_QUOTED TEXT:_

****

Aircraft positioning using multiple distance measurements and spline prediction

Ivan Ostroumov; Karen Marais; Nataliia Kuzmenko

doi:10.3846/aviation.2022.16589

DOI: https://doi.org/10.3846/aviation.2022.16589

Abstract

During the crucial phases of take-off, initial climb, approach, and landing where aircraft are close to the ground, Global Navigation Satellite Systems (GNSS) signal strength may not be sufficient to guarantee safe operation, especially in the presence of potential interference, malicious or otherwise, from ground equipment. When the GNSS location is lost, aircraft typically revert to other navigation aids. The most accurate navigation aid is Distance Measuring Equipment (DME). However, whereas GNSS location is triangulated, the navigation equipment on-board aircraft can only measure two DME signals simultaneously. Therefore, location based on DME tends to be accurate only to hundreds of meters, compared to meters for GNSS. A new approach is presented for positioning using multiple DMEs. The approach is based on regression analysis for prediction of DMEs distances in time of measurement. This approach increases positioning accuracy due to availability of multiple DMEs data in the system of navigation equations. Spline functions were used in a regression model in order to achieve the most accurate prediction values. An approach was verified using real flight data and shown the decreasing of navigation system error on value depending on availability and geometry of ground stations locations.

****

_SHORT PROBLEM A:_ Extract every line in the rows that contains the string "slurDashed", treating uppercase and lowercase as distinct.

_DATA IN THIS EXERCISE:_
****

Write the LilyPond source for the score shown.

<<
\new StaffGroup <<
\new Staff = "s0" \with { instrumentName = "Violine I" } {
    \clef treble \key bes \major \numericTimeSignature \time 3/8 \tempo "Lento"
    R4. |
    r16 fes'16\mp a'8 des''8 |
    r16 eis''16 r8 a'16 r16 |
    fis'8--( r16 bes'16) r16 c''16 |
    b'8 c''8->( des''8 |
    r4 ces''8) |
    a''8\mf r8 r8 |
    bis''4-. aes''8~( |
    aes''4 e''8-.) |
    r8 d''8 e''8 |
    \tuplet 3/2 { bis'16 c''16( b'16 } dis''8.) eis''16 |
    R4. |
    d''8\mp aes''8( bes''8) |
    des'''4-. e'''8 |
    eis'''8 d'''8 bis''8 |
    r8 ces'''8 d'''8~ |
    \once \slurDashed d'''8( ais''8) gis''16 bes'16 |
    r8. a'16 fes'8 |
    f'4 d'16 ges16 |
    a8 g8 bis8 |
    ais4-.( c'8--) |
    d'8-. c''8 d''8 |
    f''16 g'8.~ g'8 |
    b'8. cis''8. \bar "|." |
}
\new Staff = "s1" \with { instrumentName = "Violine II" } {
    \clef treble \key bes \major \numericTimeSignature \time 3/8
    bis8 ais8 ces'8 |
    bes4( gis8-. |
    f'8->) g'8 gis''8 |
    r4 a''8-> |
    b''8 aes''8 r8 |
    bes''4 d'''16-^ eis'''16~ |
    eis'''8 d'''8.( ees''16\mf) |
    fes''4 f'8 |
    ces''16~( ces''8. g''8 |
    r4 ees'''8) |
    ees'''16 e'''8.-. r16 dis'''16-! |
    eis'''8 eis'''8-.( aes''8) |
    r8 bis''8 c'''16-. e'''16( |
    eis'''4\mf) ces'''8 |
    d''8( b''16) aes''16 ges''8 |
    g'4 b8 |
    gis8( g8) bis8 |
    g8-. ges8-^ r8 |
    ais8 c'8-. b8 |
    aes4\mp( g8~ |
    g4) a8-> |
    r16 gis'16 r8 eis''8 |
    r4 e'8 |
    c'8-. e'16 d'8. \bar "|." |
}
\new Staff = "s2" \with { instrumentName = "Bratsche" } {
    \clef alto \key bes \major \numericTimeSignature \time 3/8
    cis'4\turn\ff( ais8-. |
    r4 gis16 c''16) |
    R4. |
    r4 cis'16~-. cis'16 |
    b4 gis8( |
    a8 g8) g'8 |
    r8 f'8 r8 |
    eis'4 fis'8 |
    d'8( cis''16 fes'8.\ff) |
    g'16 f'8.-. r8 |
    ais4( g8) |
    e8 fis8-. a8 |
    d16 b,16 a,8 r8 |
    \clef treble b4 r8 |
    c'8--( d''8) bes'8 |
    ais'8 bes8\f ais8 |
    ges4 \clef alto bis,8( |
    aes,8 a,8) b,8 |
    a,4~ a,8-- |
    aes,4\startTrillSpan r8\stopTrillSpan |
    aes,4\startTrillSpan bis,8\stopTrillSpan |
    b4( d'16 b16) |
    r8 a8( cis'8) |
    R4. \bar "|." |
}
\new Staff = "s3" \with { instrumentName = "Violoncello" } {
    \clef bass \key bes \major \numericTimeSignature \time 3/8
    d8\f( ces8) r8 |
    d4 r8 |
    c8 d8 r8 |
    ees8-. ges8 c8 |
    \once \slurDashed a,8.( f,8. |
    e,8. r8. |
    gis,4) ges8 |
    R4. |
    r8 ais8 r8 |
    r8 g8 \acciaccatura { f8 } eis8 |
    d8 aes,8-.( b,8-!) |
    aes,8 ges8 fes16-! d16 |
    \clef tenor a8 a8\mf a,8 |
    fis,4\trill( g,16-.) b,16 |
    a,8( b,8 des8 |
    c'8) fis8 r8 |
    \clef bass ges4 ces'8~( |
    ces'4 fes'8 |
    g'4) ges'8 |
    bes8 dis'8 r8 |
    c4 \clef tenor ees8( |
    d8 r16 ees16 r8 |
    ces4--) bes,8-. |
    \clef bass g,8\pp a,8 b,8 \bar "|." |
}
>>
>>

****

_SHORT PROBLEM B:_ Using the aircraft-positioning abstract, decide whether each statement agrees with it: (i) the navigation equipment on board an aircraft can measure only two DME signals at once; (ii) the approach was verified with simulated flight data; (iii) the regression model relied on spline functions. Answer yes or no for each, quoting the deciding words.

_EXPECTED OUTPUT A:_
    \once \slurDashed d'''8( ais''8) gis''16 bes'16 |
    \once \slurDashed a,8.( f,8. |

_EXPECTED OUTPUT B:_
(i) Yes: "the navigation equipment on-board aircraft can only measure two DME signals simultaneously"
(ii) No: "An approach was verified using real flight data"
(iii) Yes: "Spline functions were used in a regression model"